Deloitte's Legal Tech Incubator Pushes Big 4 Deeper Into Law Firm Territory
Currently, law firms and the Big Four compete for clients. But with PwC and now Deloitte launching legal tech incubators, that competition could soon extend to attracting startups.
December 05, 2019 at 06:40 PM
3 minute read
Add Deloitte to the list of entities interested in steering promising legal tech startups into developing must-have tech tools.
Yesterday, the Big Four giant announced the launch of Legal Ventures, a program giving early-stage legal tech companies access to Deloitte's consulting, technology, legal and investment expertise. In return, Deloitte will leverage the startups' products and services.
Originally, law firms launched legal tech incubators to keep up with ALSP's legal talent and tech advantages. Over the course of five years, a host of such incubators including Dentons' NextLaw Labs, Cyril Amarchand Mangaldas's Prarambh, Clifford Chance's Create+65 and Allen & Overy's Fuse have come into existence. Now, it appears, the Big Four is encroaching on that territory.
Earlier this year, PwC became the first of the Big Four to join the legal tech incubator space, when it announced it was accepting applicants for Scale | LawTech, a 10-week program tasked with providing legal tech startups with pitch opportunities and individual coaching and business support.
Deloitte, meanwhile, prefers its program not be called an incubator. "This is not another incubator (the market is saturated with those). Deloitte Legal Ventures is a specific program to better shape and test the proof of concept process," a Deloitte spokesperson wrote in an email.
Saturation aside, the networking opportunities for legal tech startups are expanding, and companies are not wasting the chance to leverage both Big Law and the Big Four's varying expertise and networks.
Notably, contract automation tool Avvoka was named one of 14 companies in Deloitte's Legal Ventures program. Earlier this year in March, Avvoka joined Allen & Overy's Fuse incubator. (Avvoka didn't respond to requests for comment by press time).
What's more, the "app store for legal tech" Reynen Court, which obtained early investment from Clifford Chance and Latham & Watkins and counts those firms' chief information officers as non-executive directors, is also a member of Deloitte's new program.
For Deloitte's part, innovation and Legal Ventures lead Laura Bygrave said they aren't competing with any incubators. Instead, she noted Legal Ventures differs by intending to use their startups' products and services and offering them a long-term relationship.

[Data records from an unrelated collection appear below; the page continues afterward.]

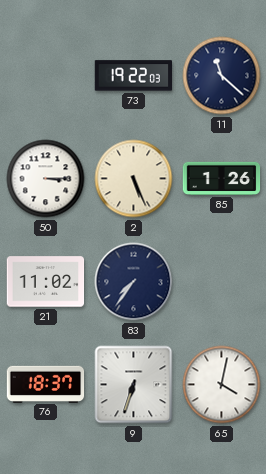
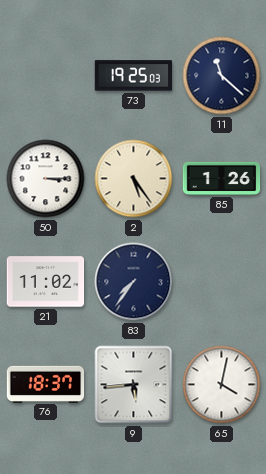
73: 19:22 -> 19:25
2: 5:26 -> 5:24
9: 6:33 -> 5:44
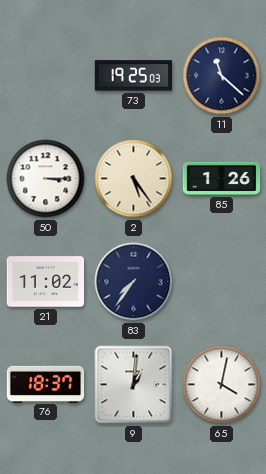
9: 5:44 -> 1:01
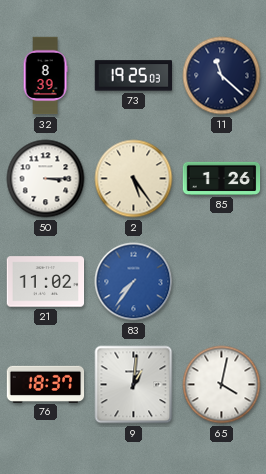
32: none -> 8:39
83 dial: navy -> blue
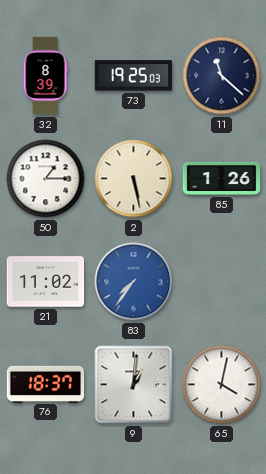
50: 3:15 -> 1:15
2: 5:24 -> 5:28
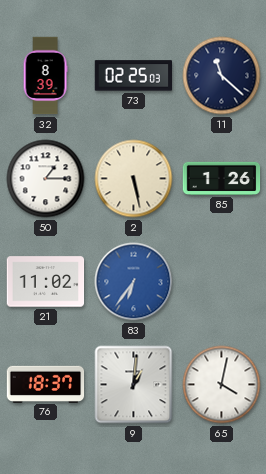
73: 19:25 -> 02:25
83: 7:36 -> 6:36
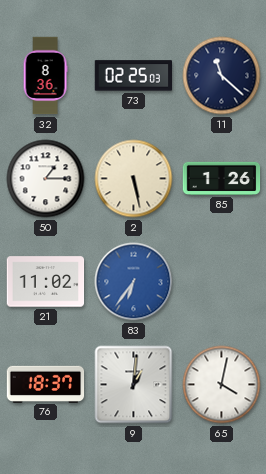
32: 8:39 -> 8:36
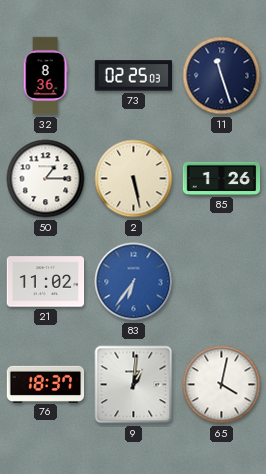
11: 11:22 -> 11:27
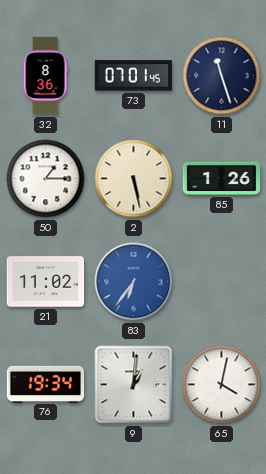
73: 02:25 -> 07:01
76: 18:37 -> 19:34
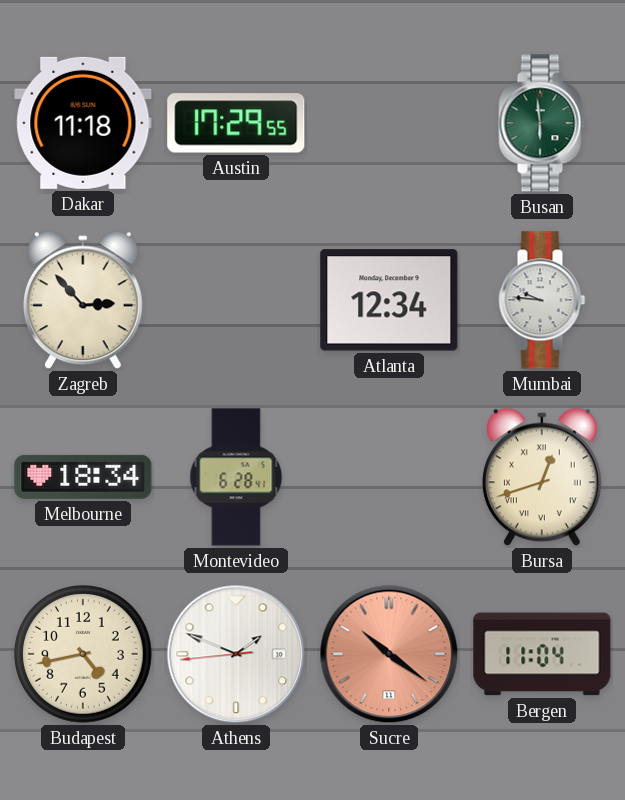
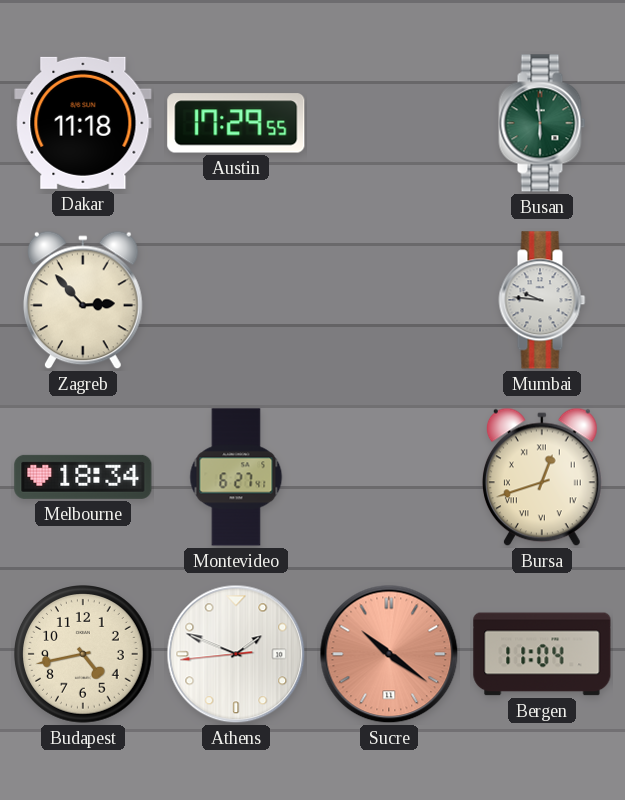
Atlanta: 12:34 -> none
Montevideo: 6:28 -> 6:27
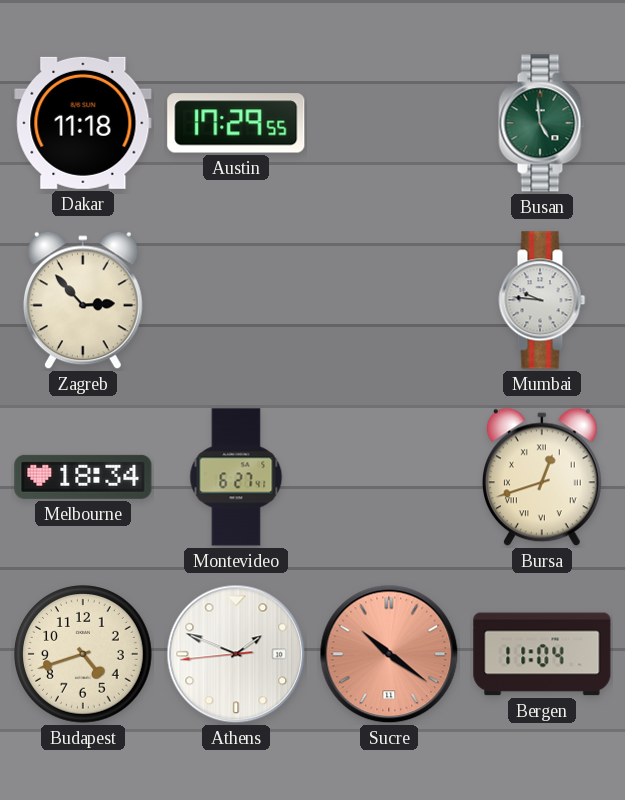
Busan: 5:59 -> 4:59
Budapest: 4:43 -> 4:42
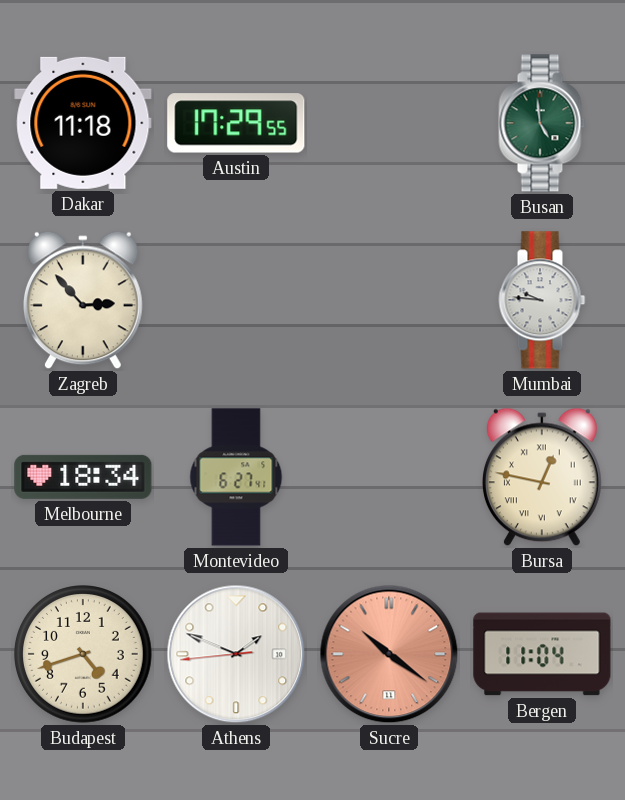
Bursa: 12:42 -> 12:47
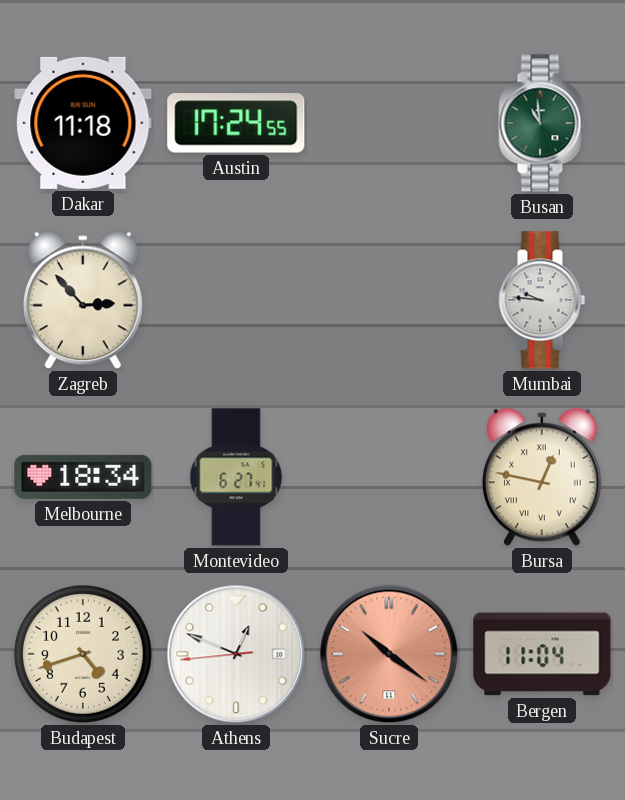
Austin: 17:29 -> 17:24
Busan: 4:59 -> 10:59
Athens: 1:48 -> 12:48
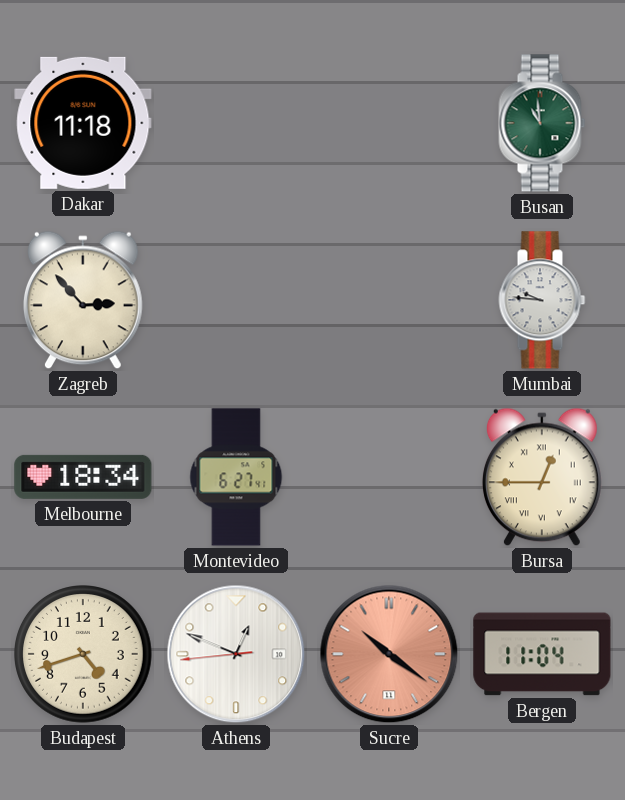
Austin: 17:24 -> none
Bursa: 12:47 -> 12:45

To be sure, Allen & Overy's Fuse allows the firm to use the products that come out of its incubator, and, like Legal Ventures, does not seek to exclusivity.
Deloitte's program focuses on companies proving their product's proof-of-concept process through metrics. Each company's products, services, business models and strategies are evaluated through a "stress-test," that measures its desirability, feasibility and viability, Bygrave explained.
"The reason we would want to do that is because we want to help these companies scale up, given that the legal market is quite saturated," she said.
Indeed, the legal tech market is full of similar products, leading some observers to expect a wave of consolidations. Still, Deloitte does have some firsthand experience developing legal tech. Earlier this year, it released a Freedom of Information Act workflow tool, the first product created through its alliance with e-discovery provider Relativity.